──────── Records for the task
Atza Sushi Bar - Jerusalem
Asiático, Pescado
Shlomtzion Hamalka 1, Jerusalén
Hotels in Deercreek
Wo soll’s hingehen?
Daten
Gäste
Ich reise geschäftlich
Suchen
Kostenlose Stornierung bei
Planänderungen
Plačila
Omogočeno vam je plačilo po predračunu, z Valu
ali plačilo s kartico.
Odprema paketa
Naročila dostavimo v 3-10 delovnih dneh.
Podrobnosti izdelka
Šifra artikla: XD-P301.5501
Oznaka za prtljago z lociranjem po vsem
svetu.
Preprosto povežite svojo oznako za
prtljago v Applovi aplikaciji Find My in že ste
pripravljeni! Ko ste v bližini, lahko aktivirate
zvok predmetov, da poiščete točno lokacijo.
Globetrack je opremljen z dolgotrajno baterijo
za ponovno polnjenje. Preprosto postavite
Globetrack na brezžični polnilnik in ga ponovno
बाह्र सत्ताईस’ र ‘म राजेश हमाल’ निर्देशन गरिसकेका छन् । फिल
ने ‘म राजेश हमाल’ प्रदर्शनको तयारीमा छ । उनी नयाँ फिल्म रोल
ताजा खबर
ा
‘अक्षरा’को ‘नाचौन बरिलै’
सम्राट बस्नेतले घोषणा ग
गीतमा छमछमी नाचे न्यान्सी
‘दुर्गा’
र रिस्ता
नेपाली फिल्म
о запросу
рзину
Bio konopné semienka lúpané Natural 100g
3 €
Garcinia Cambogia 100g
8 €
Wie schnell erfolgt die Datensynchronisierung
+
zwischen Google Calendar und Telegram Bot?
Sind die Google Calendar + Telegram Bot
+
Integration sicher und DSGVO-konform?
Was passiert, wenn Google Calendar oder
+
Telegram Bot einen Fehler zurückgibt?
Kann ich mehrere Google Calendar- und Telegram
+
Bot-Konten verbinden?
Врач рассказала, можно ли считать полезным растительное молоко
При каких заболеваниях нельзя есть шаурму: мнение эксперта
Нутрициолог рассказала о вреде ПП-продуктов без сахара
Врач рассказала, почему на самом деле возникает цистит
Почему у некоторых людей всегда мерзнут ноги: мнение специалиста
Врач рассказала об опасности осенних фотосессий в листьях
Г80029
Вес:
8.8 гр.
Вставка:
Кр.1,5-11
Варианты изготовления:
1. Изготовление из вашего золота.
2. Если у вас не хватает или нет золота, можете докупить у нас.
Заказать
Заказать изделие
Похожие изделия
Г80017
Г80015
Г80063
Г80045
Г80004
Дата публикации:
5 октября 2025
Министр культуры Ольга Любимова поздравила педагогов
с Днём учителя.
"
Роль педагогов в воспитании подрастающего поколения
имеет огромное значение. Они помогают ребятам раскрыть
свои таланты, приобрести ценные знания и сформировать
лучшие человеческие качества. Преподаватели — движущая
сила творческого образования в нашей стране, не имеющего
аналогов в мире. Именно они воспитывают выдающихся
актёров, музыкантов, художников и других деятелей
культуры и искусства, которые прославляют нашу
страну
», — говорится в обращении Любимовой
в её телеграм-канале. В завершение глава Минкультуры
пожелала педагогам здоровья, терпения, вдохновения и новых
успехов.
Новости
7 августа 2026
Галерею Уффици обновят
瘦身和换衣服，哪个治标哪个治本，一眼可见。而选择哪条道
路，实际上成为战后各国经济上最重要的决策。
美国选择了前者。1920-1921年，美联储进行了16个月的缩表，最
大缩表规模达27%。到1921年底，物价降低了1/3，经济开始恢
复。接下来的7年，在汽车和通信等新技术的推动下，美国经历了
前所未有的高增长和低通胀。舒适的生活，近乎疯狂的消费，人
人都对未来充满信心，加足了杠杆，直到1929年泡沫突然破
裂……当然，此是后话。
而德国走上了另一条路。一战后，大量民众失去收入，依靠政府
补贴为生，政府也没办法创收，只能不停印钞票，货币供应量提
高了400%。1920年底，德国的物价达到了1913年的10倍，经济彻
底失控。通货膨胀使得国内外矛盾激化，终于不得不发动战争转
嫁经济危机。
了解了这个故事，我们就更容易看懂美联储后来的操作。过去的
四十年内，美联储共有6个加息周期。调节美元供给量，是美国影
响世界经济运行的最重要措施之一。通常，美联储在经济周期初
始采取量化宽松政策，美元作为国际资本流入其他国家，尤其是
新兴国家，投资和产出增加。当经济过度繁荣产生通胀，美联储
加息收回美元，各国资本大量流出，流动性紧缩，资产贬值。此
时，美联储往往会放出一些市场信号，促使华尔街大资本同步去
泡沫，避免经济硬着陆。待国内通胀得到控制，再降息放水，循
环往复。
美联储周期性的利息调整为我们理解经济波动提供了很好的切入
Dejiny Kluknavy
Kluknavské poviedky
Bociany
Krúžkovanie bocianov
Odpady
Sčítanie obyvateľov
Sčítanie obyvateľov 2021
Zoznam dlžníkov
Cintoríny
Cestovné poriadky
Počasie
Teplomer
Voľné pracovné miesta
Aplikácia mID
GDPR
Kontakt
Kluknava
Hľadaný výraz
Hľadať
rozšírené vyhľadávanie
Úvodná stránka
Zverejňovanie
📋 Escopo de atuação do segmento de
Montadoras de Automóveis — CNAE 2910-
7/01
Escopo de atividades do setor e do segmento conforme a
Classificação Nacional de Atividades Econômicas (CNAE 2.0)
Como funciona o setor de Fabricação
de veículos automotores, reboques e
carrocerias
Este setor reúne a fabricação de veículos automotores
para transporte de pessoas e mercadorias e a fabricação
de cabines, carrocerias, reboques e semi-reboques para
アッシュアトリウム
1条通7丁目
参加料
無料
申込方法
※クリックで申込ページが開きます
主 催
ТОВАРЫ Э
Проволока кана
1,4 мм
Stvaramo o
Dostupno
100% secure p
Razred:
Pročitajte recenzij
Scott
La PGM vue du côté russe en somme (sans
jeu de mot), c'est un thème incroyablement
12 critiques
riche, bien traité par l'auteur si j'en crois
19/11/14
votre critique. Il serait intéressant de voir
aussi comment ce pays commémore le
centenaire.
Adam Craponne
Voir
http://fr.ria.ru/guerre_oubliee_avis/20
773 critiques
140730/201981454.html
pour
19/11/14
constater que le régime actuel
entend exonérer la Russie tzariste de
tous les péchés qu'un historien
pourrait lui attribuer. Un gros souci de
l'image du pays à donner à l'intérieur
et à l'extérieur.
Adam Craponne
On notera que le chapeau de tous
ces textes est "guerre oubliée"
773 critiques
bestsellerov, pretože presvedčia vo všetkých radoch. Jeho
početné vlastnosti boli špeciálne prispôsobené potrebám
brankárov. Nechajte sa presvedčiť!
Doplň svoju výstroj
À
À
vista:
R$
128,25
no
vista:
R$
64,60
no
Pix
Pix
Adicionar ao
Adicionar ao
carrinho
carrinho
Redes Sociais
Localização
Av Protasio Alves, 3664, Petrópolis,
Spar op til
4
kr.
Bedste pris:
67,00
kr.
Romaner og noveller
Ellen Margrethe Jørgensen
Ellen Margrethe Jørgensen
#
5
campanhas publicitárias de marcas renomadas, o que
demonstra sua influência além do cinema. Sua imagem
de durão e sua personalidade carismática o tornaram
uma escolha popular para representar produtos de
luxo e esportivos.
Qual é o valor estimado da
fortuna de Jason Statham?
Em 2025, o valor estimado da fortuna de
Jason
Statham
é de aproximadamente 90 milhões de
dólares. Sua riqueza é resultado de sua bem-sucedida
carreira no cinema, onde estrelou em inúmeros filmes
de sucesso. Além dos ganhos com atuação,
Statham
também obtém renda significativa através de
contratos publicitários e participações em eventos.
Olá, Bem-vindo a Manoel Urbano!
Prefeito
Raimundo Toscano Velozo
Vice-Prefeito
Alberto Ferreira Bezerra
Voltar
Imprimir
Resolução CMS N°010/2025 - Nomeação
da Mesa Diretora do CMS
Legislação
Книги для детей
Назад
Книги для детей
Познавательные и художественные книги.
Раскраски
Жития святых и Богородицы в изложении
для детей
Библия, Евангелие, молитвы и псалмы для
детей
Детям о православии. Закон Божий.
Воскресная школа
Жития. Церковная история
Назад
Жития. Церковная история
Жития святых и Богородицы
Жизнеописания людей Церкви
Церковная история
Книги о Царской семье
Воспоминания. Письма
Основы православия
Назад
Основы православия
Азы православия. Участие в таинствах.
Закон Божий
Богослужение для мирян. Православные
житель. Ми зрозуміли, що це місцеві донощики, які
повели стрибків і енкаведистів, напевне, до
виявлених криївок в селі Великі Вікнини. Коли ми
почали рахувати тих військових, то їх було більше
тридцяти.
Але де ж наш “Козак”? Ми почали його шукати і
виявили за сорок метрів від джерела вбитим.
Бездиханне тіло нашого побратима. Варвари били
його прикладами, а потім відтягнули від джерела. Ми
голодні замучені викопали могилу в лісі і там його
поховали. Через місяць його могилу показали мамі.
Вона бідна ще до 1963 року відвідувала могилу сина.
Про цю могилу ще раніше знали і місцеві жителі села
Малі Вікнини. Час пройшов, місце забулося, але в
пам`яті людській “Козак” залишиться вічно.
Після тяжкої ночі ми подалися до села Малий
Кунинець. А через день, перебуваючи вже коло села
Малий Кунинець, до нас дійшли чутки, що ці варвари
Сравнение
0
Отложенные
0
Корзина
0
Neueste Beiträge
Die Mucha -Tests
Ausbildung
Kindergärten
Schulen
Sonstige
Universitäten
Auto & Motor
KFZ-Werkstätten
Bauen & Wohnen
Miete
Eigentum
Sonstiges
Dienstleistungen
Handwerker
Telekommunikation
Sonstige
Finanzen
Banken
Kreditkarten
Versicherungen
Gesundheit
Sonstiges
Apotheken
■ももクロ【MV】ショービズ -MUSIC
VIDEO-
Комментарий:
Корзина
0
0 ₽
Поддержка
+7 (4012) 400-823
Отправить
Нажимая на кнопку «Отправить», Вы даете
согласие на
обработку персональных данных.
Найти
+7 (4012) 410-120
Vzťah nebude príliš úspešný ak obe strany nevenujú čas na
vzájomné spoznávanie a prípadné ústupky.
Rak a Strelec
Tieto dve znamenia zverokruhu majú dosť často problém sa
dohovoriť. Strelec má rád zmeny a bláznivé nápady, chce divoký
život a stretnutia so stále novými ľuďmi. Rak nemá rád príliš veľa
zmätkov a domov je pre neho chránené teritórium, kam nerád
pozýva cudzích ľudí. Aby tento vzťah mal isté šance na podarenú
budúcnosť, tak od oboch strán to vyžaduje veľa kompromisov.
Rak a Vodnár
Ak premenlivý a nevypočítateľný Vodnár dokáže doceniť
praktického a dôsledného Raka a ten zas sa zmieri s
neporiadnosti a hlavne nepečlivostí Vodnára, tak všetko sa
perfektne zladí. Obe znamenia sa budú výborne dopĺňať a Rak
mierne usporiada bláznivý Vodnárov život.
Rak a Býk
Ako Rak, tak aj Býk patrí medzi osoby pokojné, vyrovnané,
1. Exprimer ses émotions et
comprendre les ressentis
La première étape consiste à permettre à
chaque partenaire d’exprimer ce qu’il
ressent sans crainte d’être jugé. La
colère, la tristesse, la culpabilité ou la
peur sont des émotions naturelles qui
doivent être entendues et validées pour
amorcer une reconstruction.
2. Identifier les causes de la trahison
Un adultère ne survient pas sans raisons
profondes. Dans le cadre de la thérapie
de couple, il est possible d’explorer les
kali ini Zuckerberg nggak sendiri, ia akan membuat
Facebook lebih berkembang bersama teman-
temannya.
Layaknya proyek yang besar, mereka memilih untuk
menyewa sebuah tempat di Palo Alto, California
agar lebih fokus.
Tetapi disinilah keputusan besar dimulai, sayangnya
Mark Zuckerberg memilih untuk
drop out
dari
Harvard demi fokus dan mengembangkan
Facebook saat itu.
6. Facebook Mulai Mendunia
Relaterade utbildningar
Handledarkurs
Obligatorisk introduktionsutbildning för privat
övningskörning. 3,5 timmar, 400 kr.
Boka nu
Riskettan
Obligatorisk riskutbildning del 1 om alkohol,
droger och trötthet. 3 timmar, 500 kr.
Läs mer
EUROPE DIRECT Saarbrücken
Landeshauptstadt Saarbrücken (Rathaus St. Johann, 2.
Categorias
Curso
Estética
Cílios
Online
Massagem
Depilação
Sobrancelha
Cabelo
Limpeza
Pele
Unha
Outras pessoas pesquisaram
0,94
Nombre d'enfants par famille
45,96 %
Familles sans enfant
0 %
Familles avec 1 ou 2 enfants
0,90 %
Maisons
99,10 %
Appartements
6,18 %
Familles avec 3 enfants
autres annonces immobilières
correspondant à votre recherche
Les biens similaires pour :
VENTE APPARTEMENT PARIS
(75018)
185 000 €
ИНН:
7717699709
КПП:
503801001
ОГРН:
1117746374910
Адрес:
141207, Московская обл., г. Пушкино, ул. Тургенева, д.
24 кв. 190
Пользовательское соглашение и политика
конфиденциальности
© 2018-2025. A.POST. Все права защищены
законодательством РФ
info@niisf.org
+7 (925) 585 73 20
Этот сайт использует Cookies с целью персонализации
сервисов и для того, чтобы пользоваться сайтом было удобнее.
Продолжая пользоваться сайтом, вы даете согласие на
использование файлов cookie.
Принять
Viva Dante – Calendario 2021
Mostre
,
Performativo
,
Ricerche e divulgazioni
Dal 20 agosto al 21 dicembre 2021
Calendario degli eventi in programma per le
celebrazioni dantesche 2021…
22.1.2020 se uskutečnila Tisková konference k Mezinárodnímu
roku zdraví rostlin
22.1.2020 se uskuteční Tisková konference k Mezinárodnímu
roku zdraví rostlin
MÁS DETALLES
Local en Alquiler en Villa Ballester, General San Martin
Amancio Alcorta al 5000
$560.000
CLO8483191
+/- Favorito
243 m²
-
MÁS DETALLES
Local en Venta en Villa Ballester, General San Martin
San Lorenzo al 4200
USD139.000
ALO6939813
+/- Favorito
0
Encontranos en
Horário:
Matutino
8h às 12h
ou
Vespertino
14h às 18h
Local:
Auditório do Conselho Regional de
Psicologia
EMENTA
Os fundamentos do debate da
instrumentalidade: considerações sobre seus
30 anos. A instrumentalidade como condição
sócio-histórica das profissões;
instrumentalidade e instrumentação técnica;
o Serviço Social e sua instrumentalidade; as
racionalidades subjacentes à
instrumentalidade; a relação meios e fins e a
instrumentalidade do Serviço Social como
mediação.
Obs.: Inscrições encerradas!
────────────────
_Exercise details_. Go over the listing above and return each line with "reboques".

_Response box_.
de veículos automotores, reboques e
de cabines, carrocerias, reboques e semi-reboques para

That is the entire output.